Reproduce verbatim the portion of the data that begins with the line containing "True or false: 3NL4eg6z3zJmPB7RD4BjGQFTTLNDAhD69F4BYim" and ends with the line containing "At which label", both of those lines included.

# [Extracted material]
****

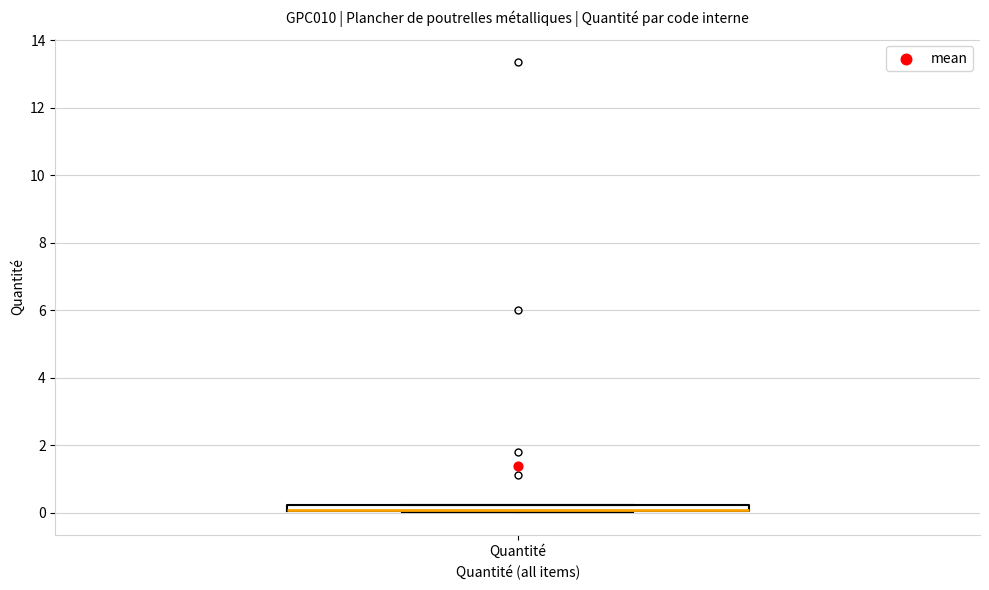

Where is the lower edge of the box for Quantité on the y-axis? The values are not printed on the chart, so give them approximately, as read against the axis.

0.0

****

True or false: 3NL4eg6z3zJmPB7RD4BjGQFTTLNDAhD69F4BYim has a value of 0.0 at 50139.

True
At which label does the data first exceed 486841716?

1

****

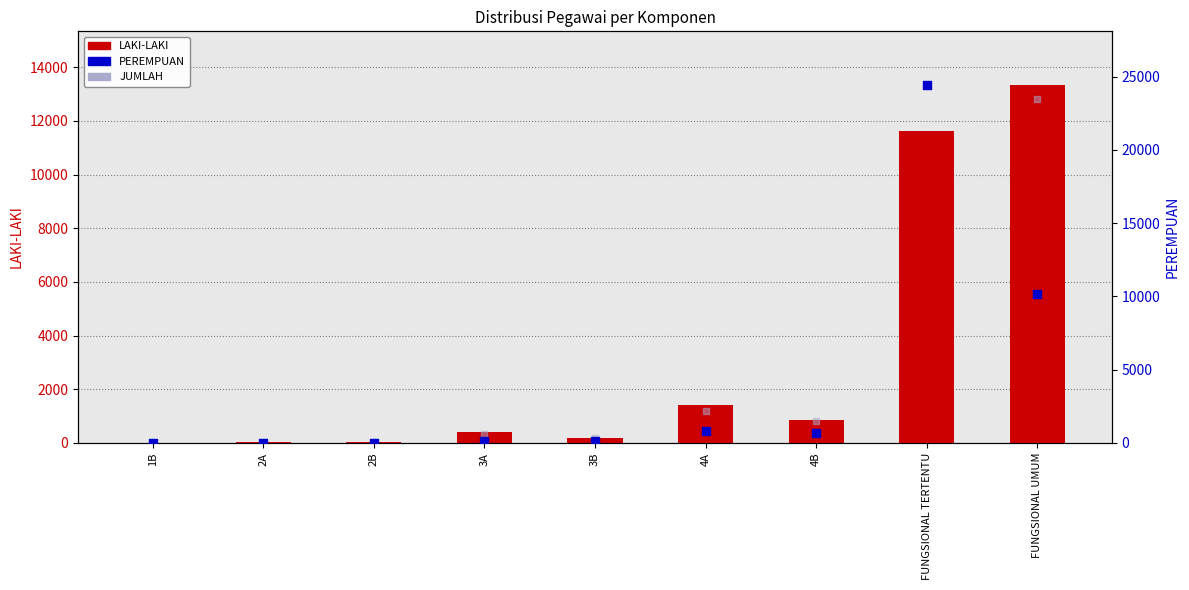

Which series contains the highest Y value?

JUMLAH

****

# [Answer for the task]
True or false: 3NL4eg6z3zJmPB7RD4BjGQFTTLNDAhD69F4BYim has a value of 0.0 at 50139.

True
At which label does the data first exceed 486841716?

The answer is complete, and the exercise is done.